6.5 Remand procedure. In the event the Convention Chair finds themselves in a situation which is a conflict of interest, the chair must remand themselves and allow the Board to make that decision. In this event, the President will establish the decision by non-secret collection of responses and simple majority rule. The President will then convey the outcome to the chair.

Such decisions will be added to the corporate minutes at the next board meeting.

Article 7 – Secondary Events

7.1 Event Duration No event committee may exist for more than 450 days except by approval of the board.

7.2 Classification The classification of an event to be considered a secondary event is at the discretion of the board.
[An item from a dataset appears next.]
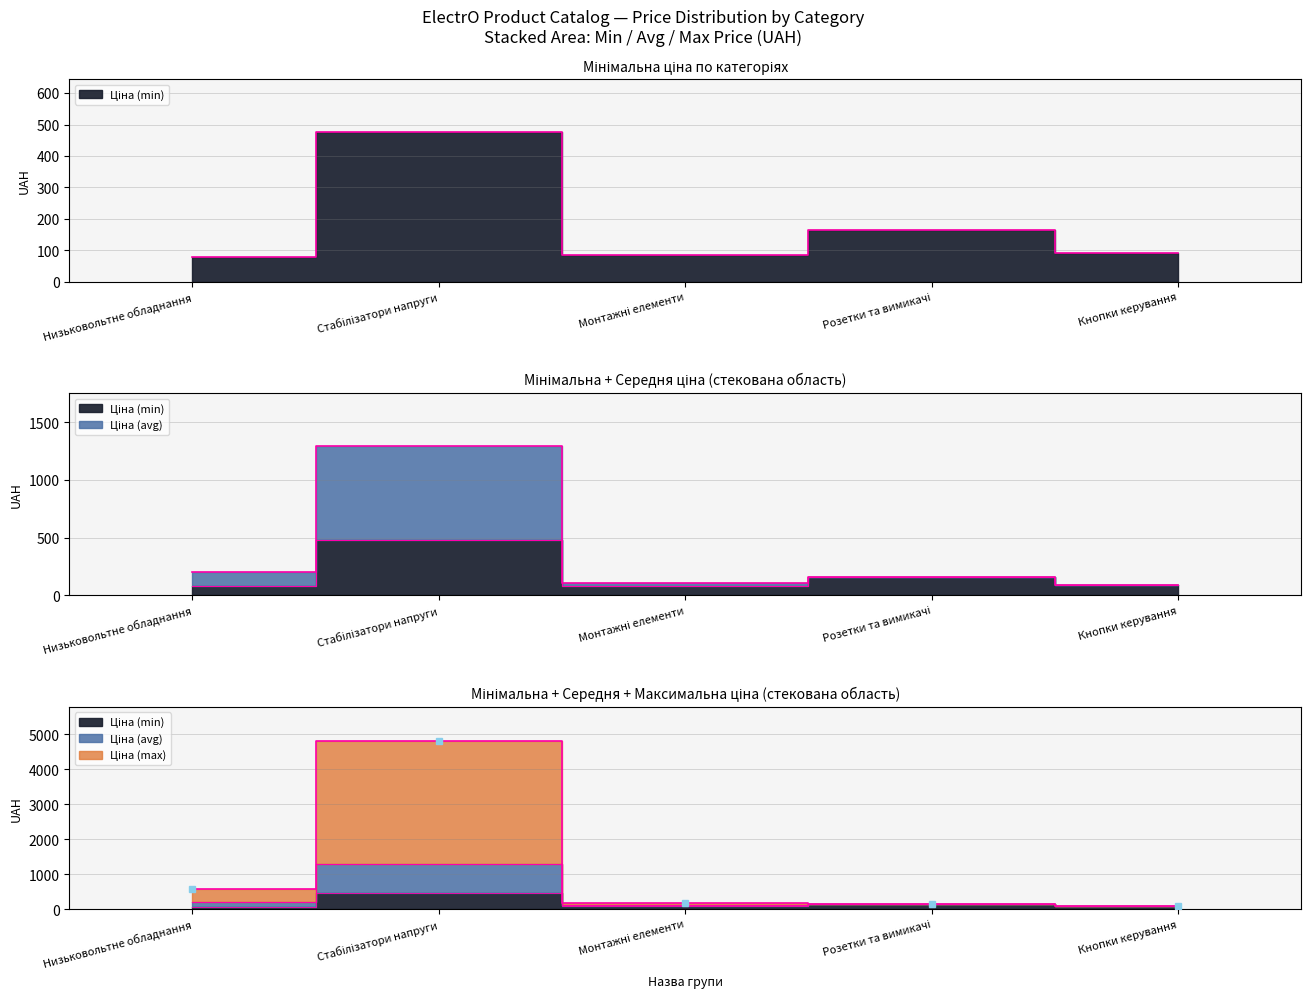

What is the sum of the Ціна (max) values at Кнопки керування and Низьковольтне обладнання?

675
7.3 Committee Chair. For each event a Committee Chair shall be selected by the Board.

(a) Scope of Authority. The Chair shall have executive authority for the execution of the event that he/she is responsible for. This includes, but is not limited to the following:

(b) Limitations on Scope of Authority. The committee Chair can make no agreements for the Corporation.
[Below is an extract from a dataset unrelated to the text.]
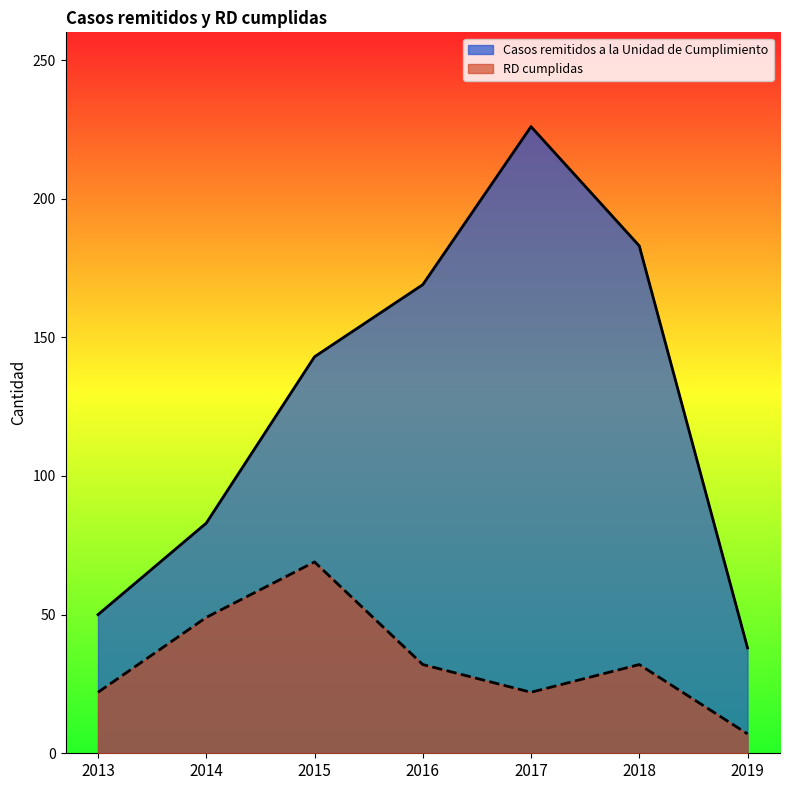

At which label does RD cumplidas first exceed 32?

2014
(c) Removal The committee Chair may be removed by a simple majority vote of the board of directors at a board of directors meeting called for removal, the chair must be given the opportunity to be present and to speak on their behalf.

7.4 The event Committee. The event Committee Chair shall appoint the members of the event Committee. The members of the event Committee serve at the discretion of the Chair, with responsibilities determined by the Chair, until the event is over, or they notify the Chair of their resignation.

7.5 Event Budget. The event Chair shall submit an initial budget to the Board for approval. The convention Chair may not increase their budget without board approval.

7.6 Remand procedure. In the event the Convention Chair finds themselves in a situation which is a conflict of interest, the chair must remand themselves and allow the Board to make that decision. In this event, the President will establish the decision by non-secret collection of responses and simple majority rule. The President will then convey the outcome to the chair.

Such decisions will be added to the corporate minutes at the next board meeting.

Article 8 - Fiscal Year

The fiscal year of Pegasi shall be fixed beginning on April 1.

Article 9 - Amendments

These by-laws may be altered, amended or repealed and new by-laws may be adopted by 2/3rds majority of the Board.

Article 10 - Indemnification

Pegasi shall indemnify, defend, and hold harmless each Officer and Board Member of the Corporation to the full extent of the law from and against all costs, losses, expenses, and claims incurred by such person because the person is or was a Board Member or Officer of Pegasi provided such person conducted himself or herself in good faith, the person reasonably believed that his or her conduct was in the Corporation's best interests, in the case of conduct in such
person's official capacity, or in all other cases, his or her conduct was at least not opposed to the Corporation's best interests, and in the case of any criminal proceeding, the person had no reasonable cause to believe that his or her conduct was unlawful.